I am reproducing some simple 10-arm bandit experiments from Sutton and Barto's book Reinforcement Learning: An Introduction. Some of these require significant computation time so I tried to get the advantage of my multicore CPU.
Here is the function which i need to run 2000 times. It has 1000 sequential steps which incrementally improve the reward:
import numpy as np
def foo(eps): # need an (unused) argument to use pool.map()
# initialising
# the true values of the actions
q = np.random.normal(0, 1, size=10)
# the estimated values
q_est = np.zeros(10)
# the counter of how many times each of the 10 actions was chosen
n = np.zeros(10)
rewards = []
for i in range(1000):
# choose an action based on its estimated value
a = np.argmax(q_est)
# get the normally distributed reward
rewards.append(np.random.normal(q[a], 1))
# increment the chosen action counter
n[a] += 1
# update the estimated value of the action
q_est[a] += (rewards[-1] - q_est[a]) / n[a]
return rewards
I execute this function 2000 times to get (2000, 1000) array:
reward = np.array([foo(0) for _ in range(2000)])
Then I plot the mean reward across 2000 experiments:
import matplotlib.pyplot as plt
plt.plot(np.arange(1000), reward.mean(axis=0))
which fully corresponds the expected result (looks the same as in the book).

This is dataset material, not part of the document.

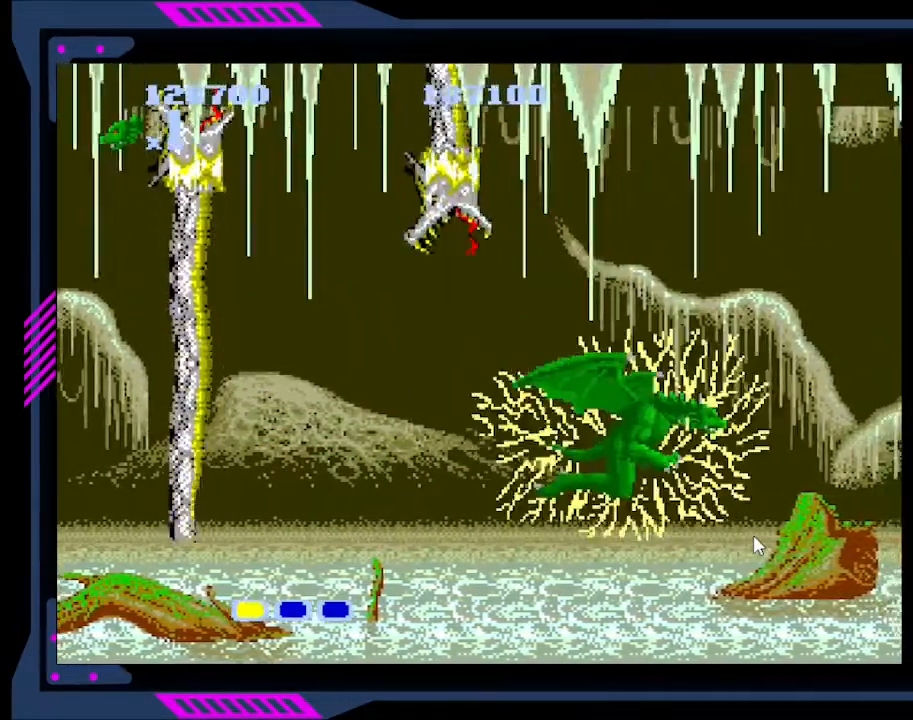
{"buttons": [], "right_stick": "center", "events": [[33, "B", "up"], [100, "B", "down"], [133, "B", "up"], [200, "B", "down"], [267, "B", "up"], [300, "B", "down"], [367, "B", "up"], [400, "B", "down"], [500, "B", "up"]]}
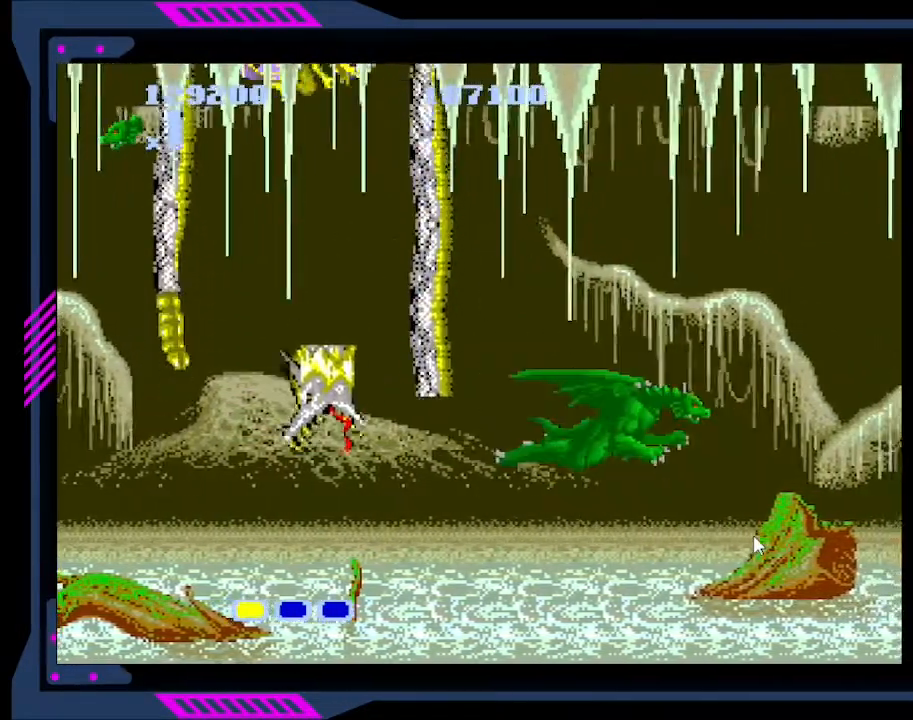
{"buttons": [], "right_stick": "center", "events": []}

But when I try to execute it in parallel, I get much greater standard deviation of the average reward:
import multiprocessing as mp
with mp.Pool(mp.cpu_count()) as pool:
reward_p = np.array(pool.map(foo, [0]*2000))
plt.plot(np.arange(1000), reward_p.mean(axis=0))
I suppose this is due to the parallelization of a loop inside of the foo. As i reduce the number of cores allocated to the task, the reward plot approaches the expected shape.
Is there a way to get the advantage of the multiprocessing here while getting the correct results?
UPD: I tried running the same code on Windows 10 and sequential vs parallel and the results turned out to be the same! What may be the reason?
Ubuntu 20.04, Python 3.8.5, jupyter
Windows 10, Python 3.7.3, jupyter